Mit Blick auf die USA könnte die Nutzung einer Zyklus-App tatsächlich bedrohlich werden: US-Aktivistinnen gehen davon aus, dass sich der Staat angesichts antifeministischer Vorhaben, Abtreibungen zu kriminalisieren, auch Zugang zu den Daten der Zyklus-Apps verschaffen dürfte. Eine Kombination der Zyklus-Daten aus den Apps, dem Standortaufenthalt und gegebenfalls der medizinischen Versorgung, die eine Person beansprucht, könnten in Zukunft die Grundlage für eine Strafverfolgung darstellen. Und gesammelt werden Daten in den USA wie der Weltmeister: Vor allem Frauen*gesundheitsdaten sind lukrativ und sollen laut »The Guardian« bis 2025 zu einem 50-Milliarden-Dollar-Geschäft werden. In der EU gibt es durch die Datenschutz-Grundverordnung zumindest eine gewisse Bremse im Datensammelspiel, während in den USA diesbezüglich Anarchie herrscht. Zum Leidtragen der User*innen.
Vielleicht mag sich das für viele eher abstrakt und nach einer dystopischen Zukunft anhören, doch dem ist nicht so. Und nicht nur hinter Zyklus-Apps lauern Gefahren, bei einer illegalen Abtreibung in Schwierigkeiten zu geraten: Ein Reporter des Magazins »Vice« kaufte sich für schlappe 160 Dollar gebündelte Datensätze zu »Planned Parenthood«, einer NGO, die Familienberatungen und Schwangerschaftsabbrüche anbietet. Mit den Daten aus Wetter-, Spiele- oder Sport-Apps kann über den Standort herausgefunden werden, ob jemand zum Beispiel in einem Nachbarbundesstaat in einer Abtreibungsklinik war. Wenn man bedenkt, dass es in Texas bereits eine »Bonuszahlung« von 10.000 Dollar gibt, wenn man jemanden für die Beihilfe bei einer Abtreibung wie etwa die Fahrt zur Klinik erfolgreich denuziert, ist das äußerst besorgniserregend.

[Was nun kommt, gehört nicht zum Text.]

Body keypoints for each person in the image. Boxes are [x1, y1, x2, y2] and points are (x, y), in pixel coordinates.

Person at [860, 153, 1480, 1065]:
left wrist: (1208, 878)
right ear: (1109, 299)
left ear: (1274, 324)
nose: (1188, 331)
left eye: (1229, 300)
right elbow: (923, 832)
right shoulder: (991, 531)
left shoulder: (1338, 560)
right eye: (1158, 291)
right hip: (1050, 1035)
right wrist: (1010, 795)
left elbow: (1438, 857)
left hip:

Da kommt schon die Frage auf, in welcher Zeit wir eigentlich leben: In einer, in der Frauen und Personen mit Uterus nicht über ihren Körper und ihre Lebensplanung bestimmen dürfen und von kleinen, elektronischen Helfern überwacht werden? Die Realität für Frauen in den USA scheint sich tatsächlich rasant schnell der Dystopie von Margaret Atwood anzunähern: In »The Handmaid's Tale« werden Frauen zu Gebärmaschinen, nur die digitale Überwachung hat sich die Autorin in den 1980er Jahren noch nicht ausgemalt.